As a parent, it’s important to recognize that the only way to enable your children to grow personally and to learn to make wise decisions is to entrust them with a certain amount of responsibility and freedom. This is risky. Freedom is always risky. Your child could choose to make the wrong choice. Of course, you should ensure that the consequences of these choices aren’t dangerous or harmful to your child or others, but there will be risks involved with educating children to make responsible decisions. However, the reward outweighs the risk. Allowing your children to make smaller mistakes in the home when you can educate them on choosing more wisely next time is much better than having them make large, life-altering mistakes outside the home when you are no longer there to guide them. When they are faced with choices that have serious consequences, they will be in a far better position to reason through the choices and make a wise and thoughtful decision.

Having said this, we should never forget that without God’s Spirit guiding and convincing us, none of us will ever truly make a wise decision. This is why it is vitally important that parents teach their children to surrender themselves to Christ and allow the Holy Spirit to speak to their hearts. Parents should also pray for their children to be guided by the Holy Spirit as they learn to exercise their freedom in a godly manner.

So, what are some steps you can take to give your child more freedom? Here are 5 steps that can help your child become more responsible and learn to make wise decisions:

  • Make them responsible for a big, important task. Give them a specific job that nobody else has and hold them accountable for it. For example, tell them “You are the only one in this house that feeds the dog, so if the dog doesn’t get fed it is on you.”
  • Allow them to make organized messes. Give them the freedom to cook with you, make art projects, help you in the garden, help you clean the car, or vacuum the house in preparation for the Sabbath. All of these little things can take time. You might be thinking, “I don’t have time to constantly be cleaning up after my kids when they ‘help’ me.” But keep in mind that you don’t have to do this every day. Take it one day at a time. Start small, maybe take time to allow them to cook with you once a week. After doing it for a while, they will be able to help you make bread on Fridays. Before you know it, you won’t have to make bread for Sabbath every week anymore! They will become more independent, more useful, and you will have time to do other things because now you have a “big” helper.
  • Allow them to make mistakes.
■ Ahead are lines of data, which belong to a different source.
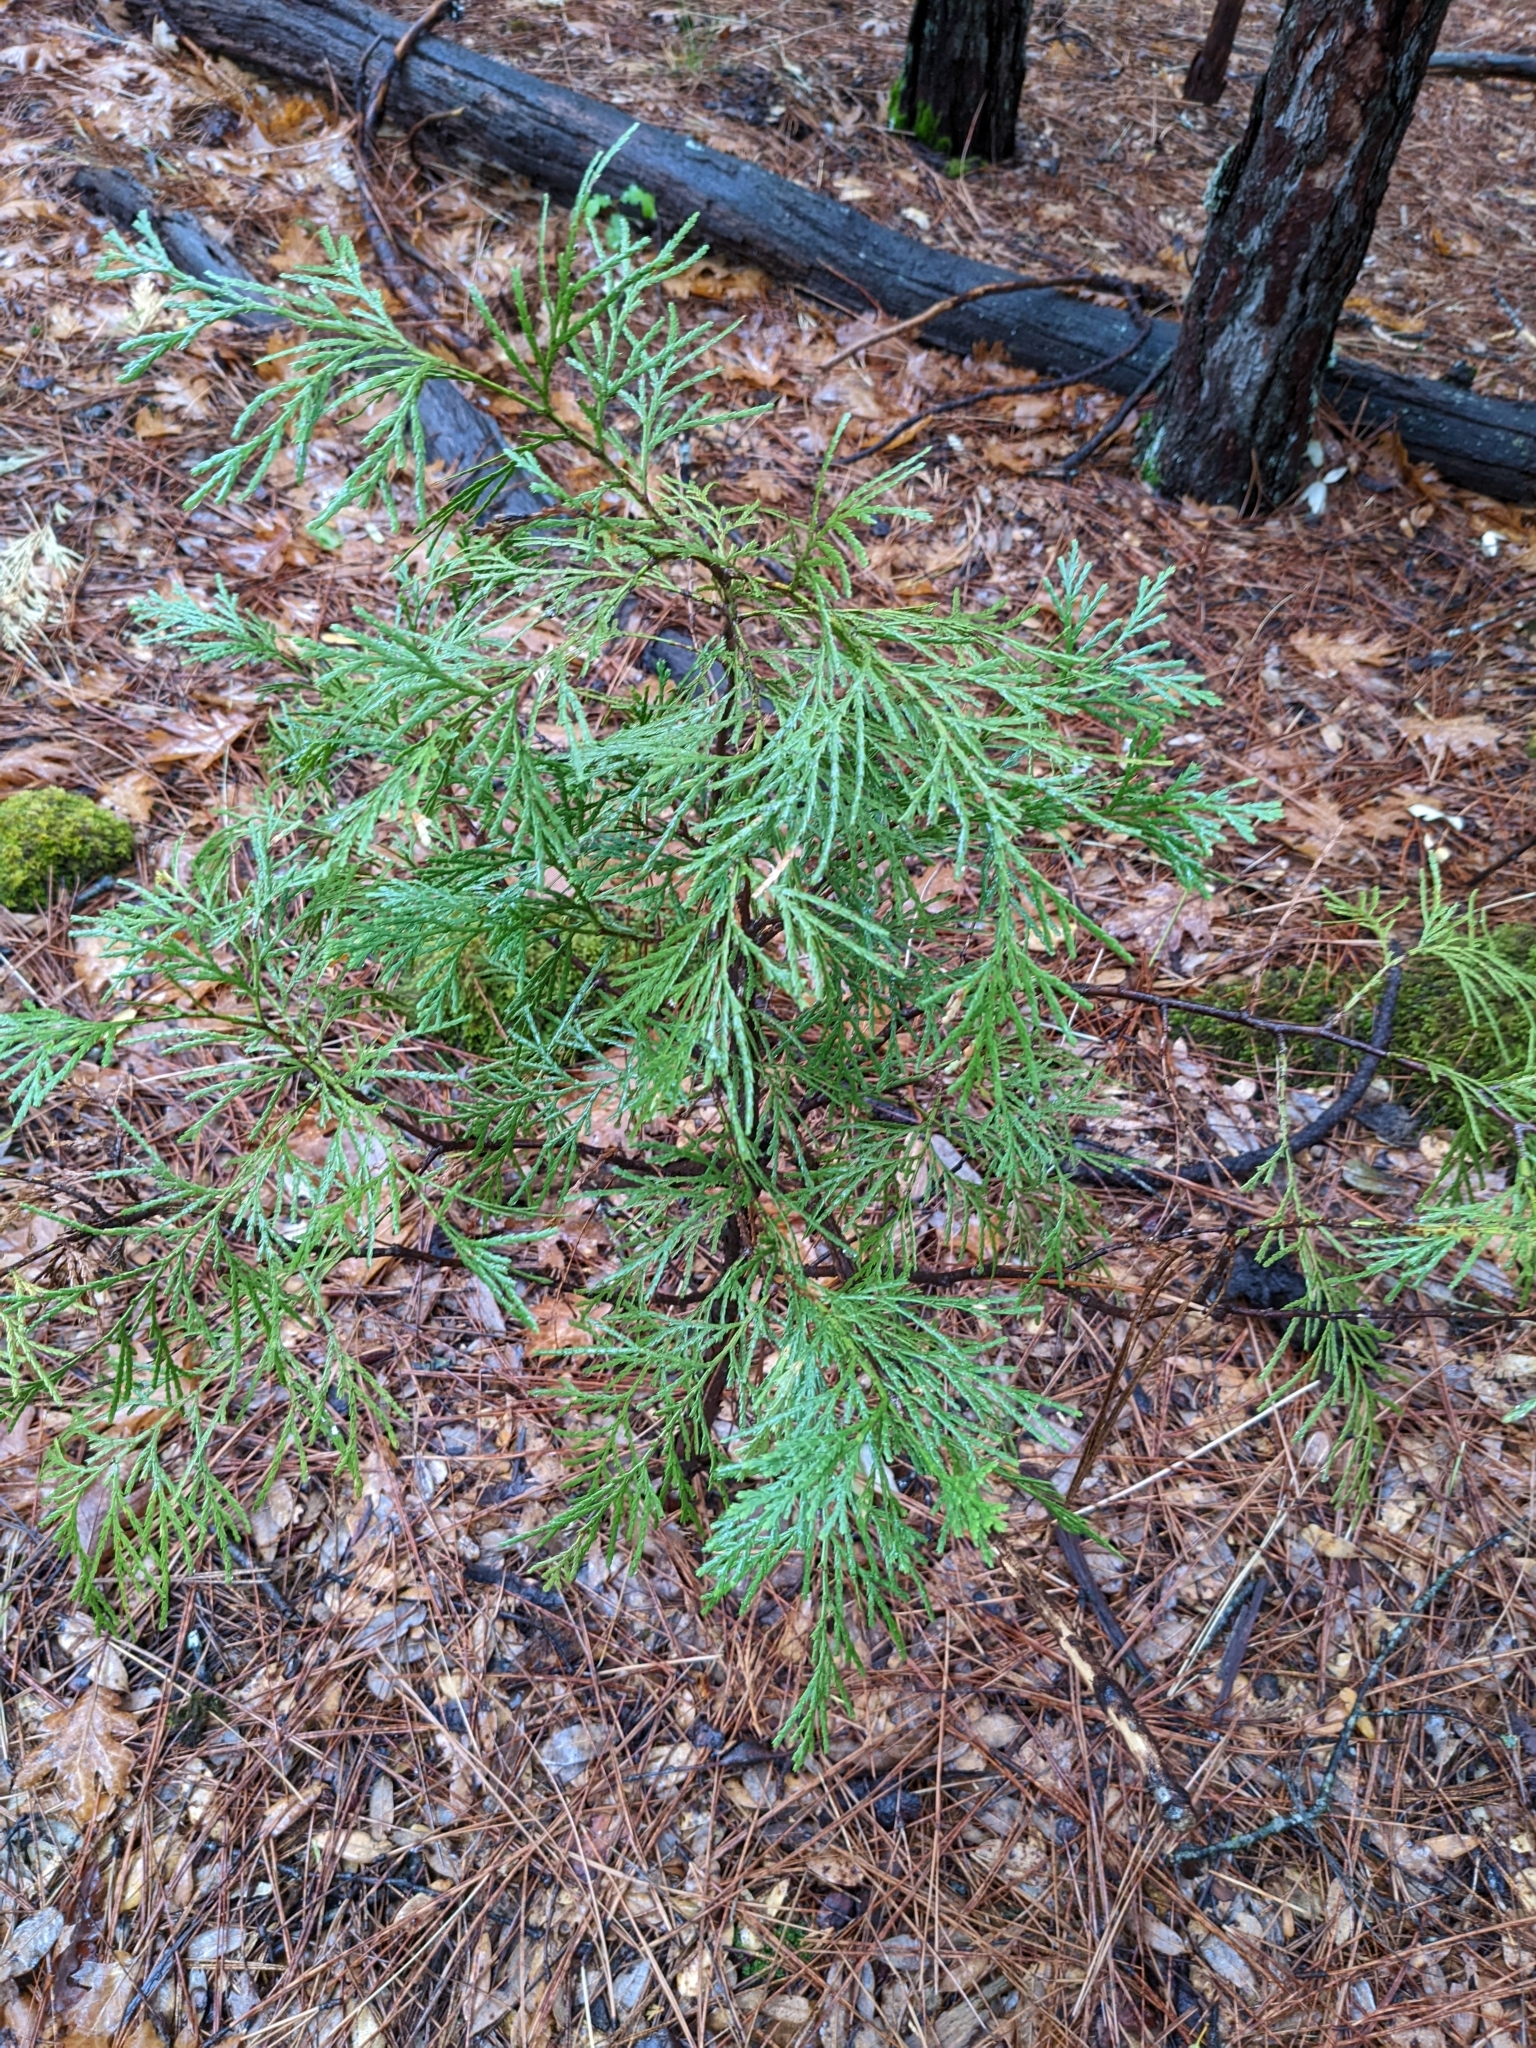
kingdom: Plantae
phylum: Tracheophyta
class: Pinopsida
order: Pinales
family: Cupressaceae
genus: Calocedrus
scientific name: Calocedrus decurrens
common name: Californian incense-cedar
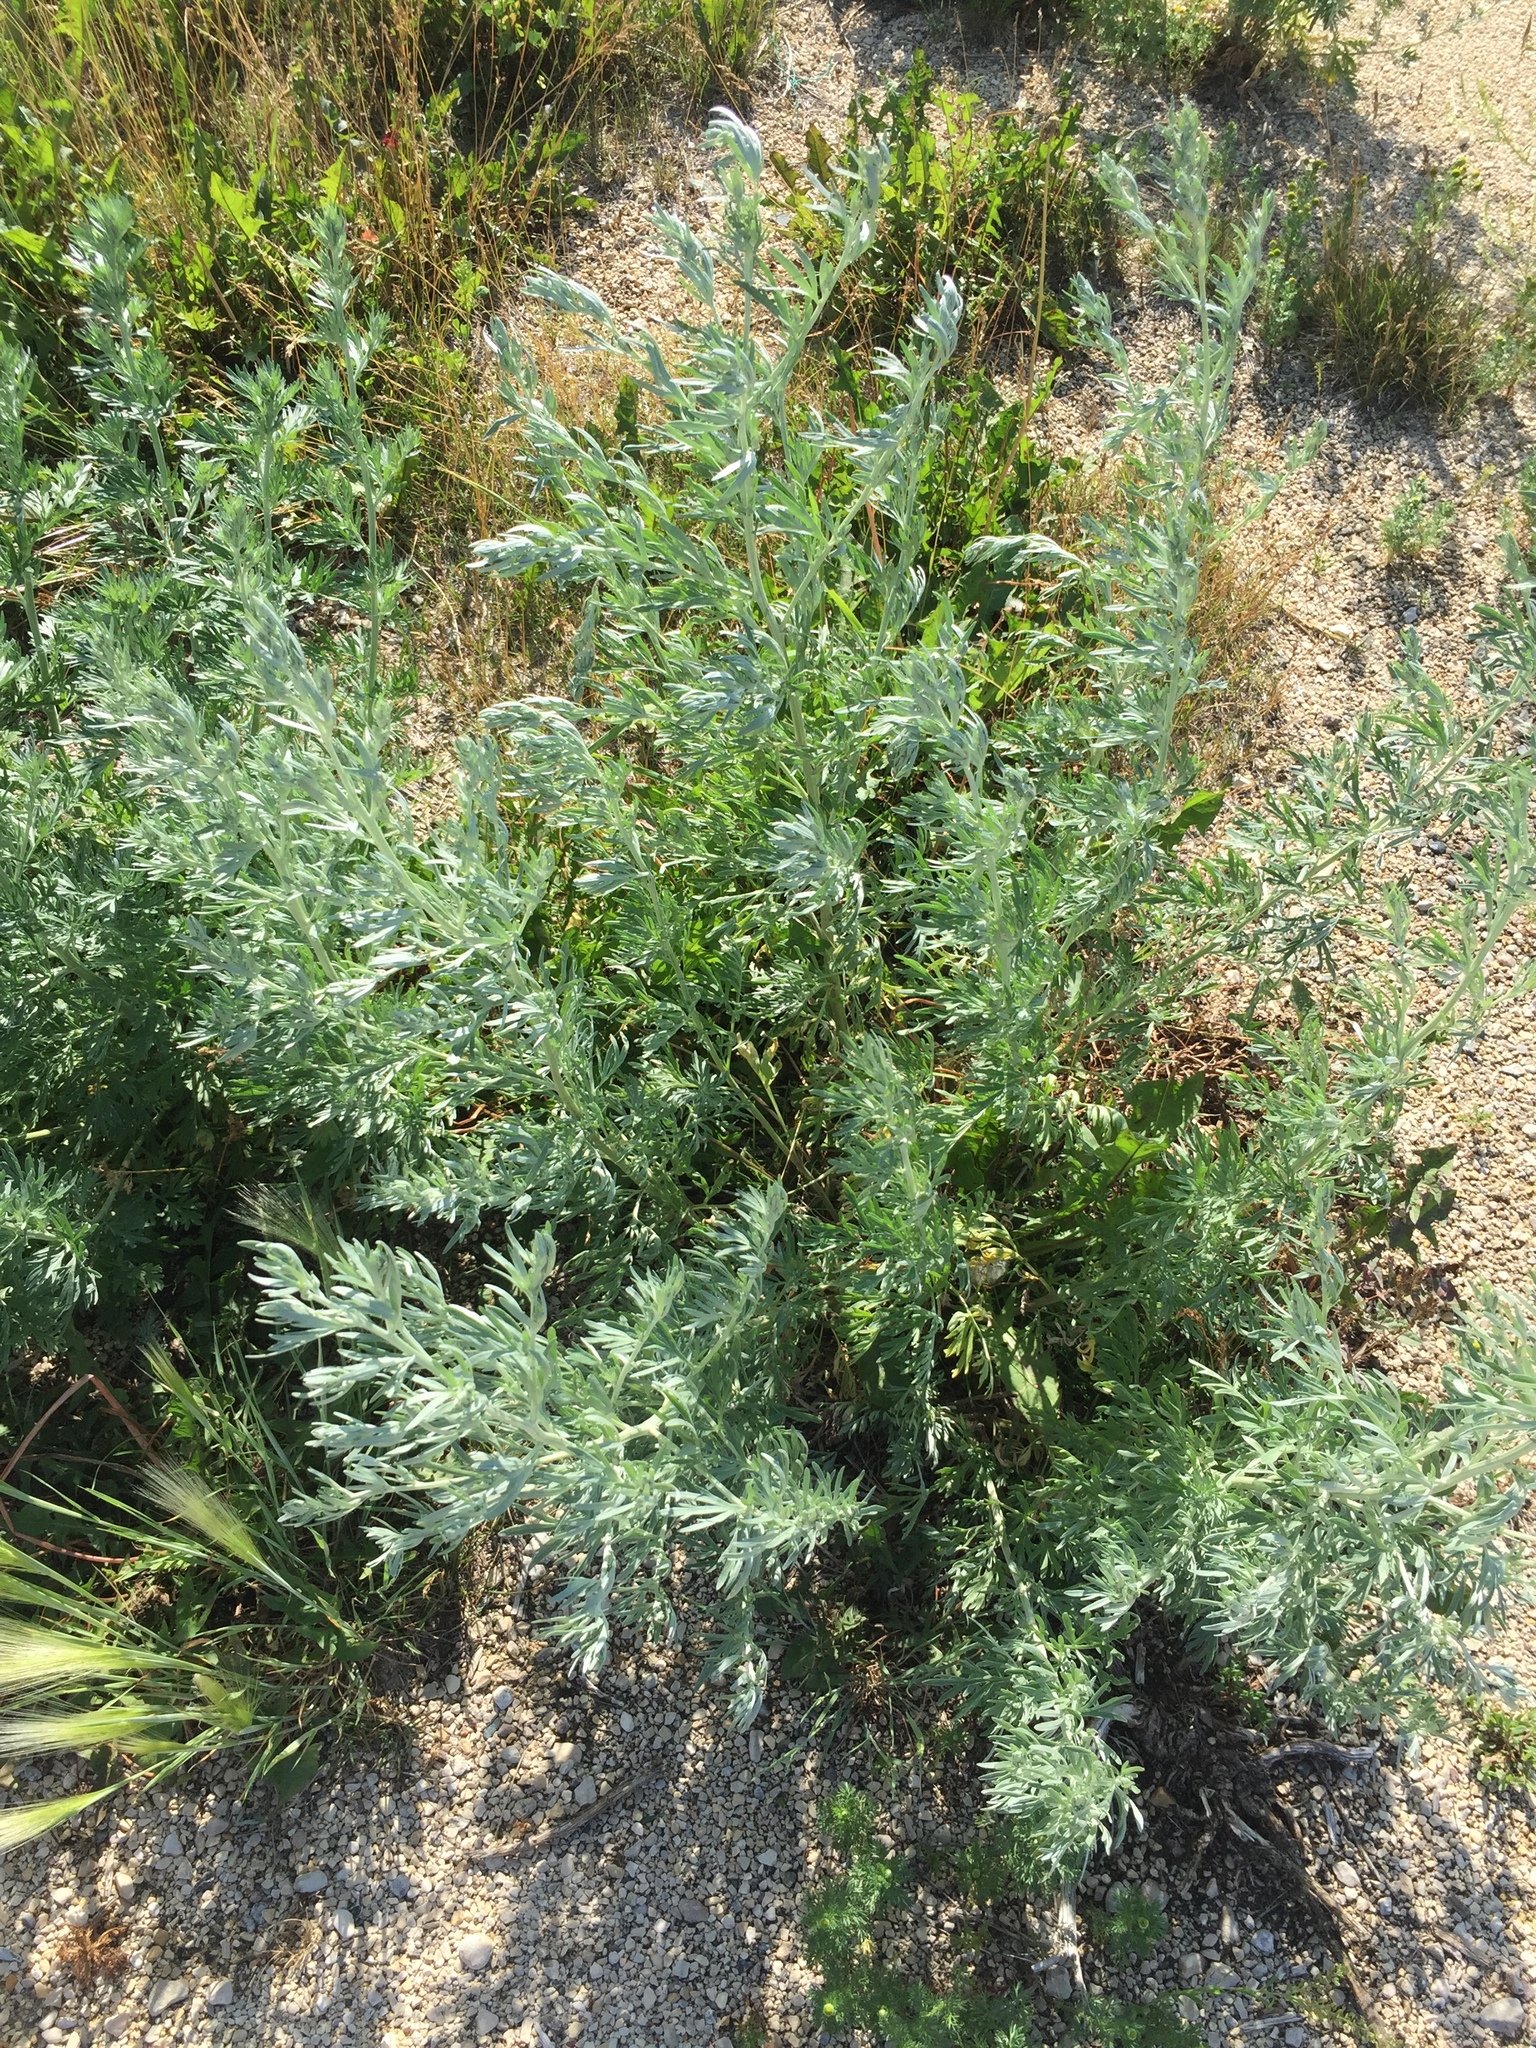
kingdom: Plantae
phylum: Tracheophyta
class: Magnoliopsida
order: Asterales
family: Asteraceae
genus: Artemisia
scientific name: Artemisia absinthium
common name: Wormwood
Sometimes the more you tell your child “NO!” the more they want to do what you are telling them not to do. Sometimes it’s ok to let them make mistakes. They will be given an opportunity to learn from it. And remember when you correct your children, do it in the fear of God.
  • Teach your children how to do things for themselves. I know it’s so hard to let go, especially when they seem to be growing up way too fast, but the best way to provide your kids with more freedom is to teach them how to be independent. Holding on is more detrimental than allowing them to grow. Let go and trust your children in God’s care. He is the one who blessed you with them, and if you have done all that you can do to raise them up in the fear of the Lord, there is nothing else that you can do but to submit them into His care.
  • Trust your children. It’s so important for parents to build a relationship with their children in which they can be trusted. This doesn’t happen overnight. It happens over time through constant love, constant devotion, and constant listening, becoming their best friends. Be your child’s best friend because by doing so your child will not hide anything from you. They will share their deepest secrets with you and by doing so you will be the biggest influence in their life. They will value your advice above their friends’ advice and your relationship will blossom into something beautiful.